There are lots of movies premiering at BAM over the next two weeks that don’t have the A-list credentials of the above but are intriguing nonetheless.

“Fargo,” the Coen Brothers’ 1996 masterpiece, is having quite the moment right now. The FX show, starring Billy Bob Thornton and Martin Freeman, has earned some of the best reviews of the current season and now comes “Kumiko the Treasure Hunter,” — a surreal black comedy about a Japanese woman (Rinko Kikuchi) obsessed with the idea of finding the treasure hidden in the film.

“The Heart Machine” follows a Brooklynite named Cody (prolific stage actor John Gallagher Jr.) as he becomes increasingly obsessed with finding a woman with whom he’s had a virtual relationship.

“Stations of the Elevated” is an experimental piece from 1981 that documents a graffiti-strewn city, treating the urban art form with respect rather than condemnation. The screening of the restored documentary will be accompanied by live music from the Mingus Dynasty.

RECORD EXCERPTS
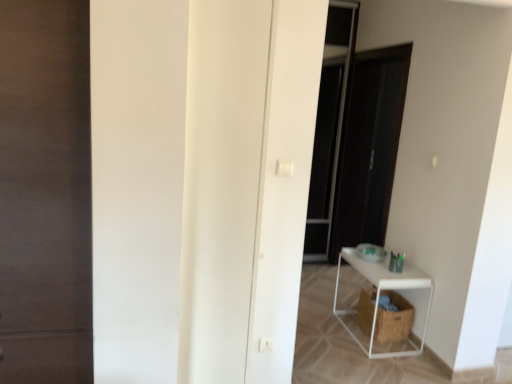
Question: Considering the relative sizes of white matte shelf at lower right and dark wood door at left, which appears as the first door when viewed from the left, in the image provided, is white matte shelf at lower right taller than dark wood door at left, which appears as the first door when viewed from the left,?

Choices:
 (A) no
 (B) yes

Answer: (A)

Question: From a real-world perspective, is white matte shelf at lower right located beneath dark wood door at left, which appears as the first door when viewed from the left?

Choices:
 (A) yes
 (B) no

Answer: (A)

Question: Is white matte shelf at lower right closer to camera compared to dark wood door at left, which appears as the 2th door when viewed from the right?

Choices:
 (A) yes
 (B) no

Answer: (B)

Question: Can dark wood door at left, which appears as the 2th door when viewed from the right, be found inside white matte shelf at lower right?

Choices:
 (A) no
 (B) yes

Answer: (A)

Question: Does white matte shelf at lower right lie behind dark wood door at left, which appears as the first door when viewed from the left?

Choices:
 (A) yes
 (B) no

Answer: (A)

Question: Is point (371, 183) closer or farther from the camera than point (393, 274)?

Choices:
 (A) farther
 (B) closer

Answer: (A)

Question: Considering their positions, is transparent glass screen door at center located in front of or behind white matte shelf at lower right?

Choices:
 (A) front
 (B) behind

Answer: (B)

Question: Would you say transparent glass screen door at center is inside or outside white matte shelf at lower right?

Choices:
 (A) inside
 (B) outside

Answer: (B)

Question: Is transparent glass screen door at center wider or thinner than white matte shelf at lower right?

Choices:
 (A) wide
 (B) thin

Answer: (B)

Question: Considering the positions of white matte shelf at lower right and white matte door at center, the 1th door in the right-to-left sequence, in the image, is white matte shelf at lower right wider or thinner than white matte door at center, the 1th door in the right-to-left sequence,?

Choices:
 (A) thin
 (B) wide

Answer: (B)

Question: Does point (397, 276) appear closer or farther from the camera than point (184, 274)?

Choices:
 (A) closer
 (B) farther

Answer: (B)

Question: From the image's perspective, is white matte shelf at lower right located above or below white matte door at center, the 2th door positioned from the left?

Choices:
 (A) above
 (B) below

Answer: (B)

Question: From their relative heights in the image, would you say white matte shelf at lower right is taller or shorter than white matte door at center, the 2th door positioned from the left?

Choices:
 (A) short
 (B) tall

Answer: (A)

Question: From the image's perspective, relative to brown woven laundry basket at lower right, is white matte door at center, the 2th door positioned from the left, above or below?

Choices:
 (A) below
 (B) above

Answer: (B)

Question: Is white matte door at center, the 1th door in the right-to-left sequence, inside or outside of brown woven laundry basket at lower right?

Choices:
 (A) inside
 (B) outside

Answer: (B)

...

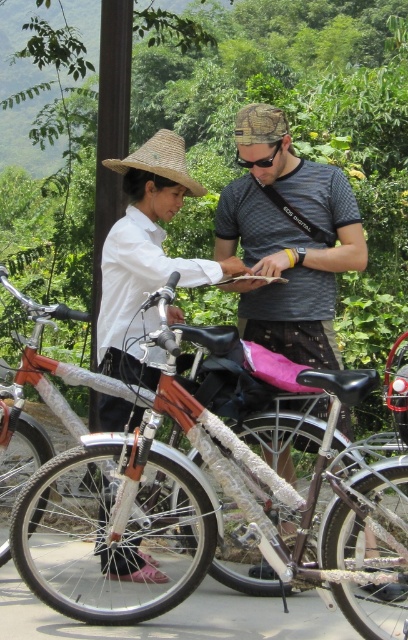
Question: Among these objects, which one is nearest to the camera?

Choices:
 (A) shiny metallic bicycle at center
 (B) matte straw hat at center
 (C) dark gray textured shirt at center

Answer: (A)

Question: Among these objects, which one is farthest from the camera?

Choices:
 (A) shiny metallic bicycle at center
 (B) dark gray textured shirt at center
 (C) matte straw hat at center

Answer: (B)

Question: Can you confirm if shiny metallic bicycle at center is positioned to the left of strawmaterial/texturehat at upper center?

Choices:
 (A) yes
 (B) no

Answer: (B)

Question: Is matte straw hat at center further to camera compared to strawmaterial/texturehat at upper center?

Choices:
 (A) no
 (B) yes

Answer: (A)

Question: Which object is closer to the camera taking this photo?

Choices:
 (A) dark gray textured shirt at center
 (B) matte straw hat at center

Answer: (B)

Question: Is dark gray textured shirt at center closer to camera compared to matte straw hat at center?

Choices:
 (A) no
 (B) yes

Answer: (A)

---

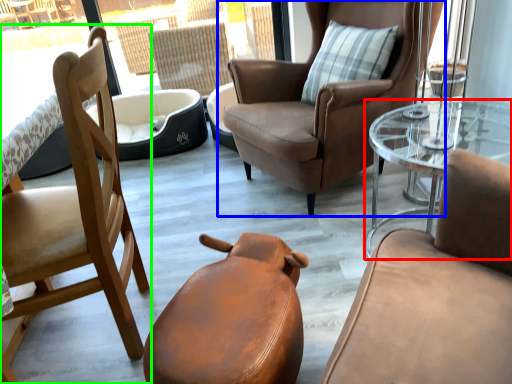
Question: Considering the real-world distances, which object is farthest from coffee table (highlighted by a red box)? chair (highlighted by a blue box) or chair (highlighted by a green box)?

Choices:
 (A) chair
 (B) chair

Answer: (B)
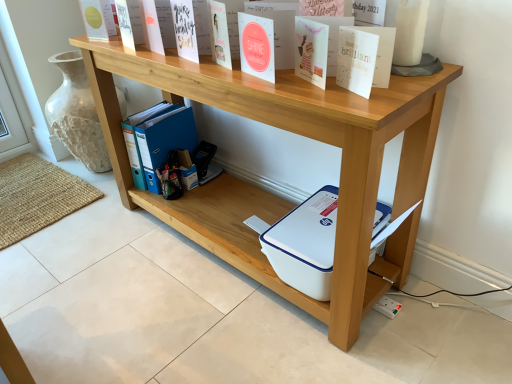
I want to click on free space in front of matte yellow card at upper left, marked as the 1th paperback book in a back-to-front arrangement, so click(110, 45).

REQUIRED WORK
**a)** In the BAM film roundup, shorten the paragraph that begins "“Stations of the Elevated” is an experimental piece" and keep its main facts.
**b)** Reproduce the part of the BAM film roundup between "There are lots" and "are intriguing nonetheless.", inclusive.

RESULTS BY TASK
**a)** “Stations of the Elevated,” a 1981 experimental documentary, shows a graffiti-covered city and treats graffiti with respect instead of condemnation. The restored film will screen with live music by the Mingus Dynasty.

**b)**
There are lots of movies premiering at BAM over the next two weeks that don’t have the A-list credentials of the above but are intriguing nonetheless.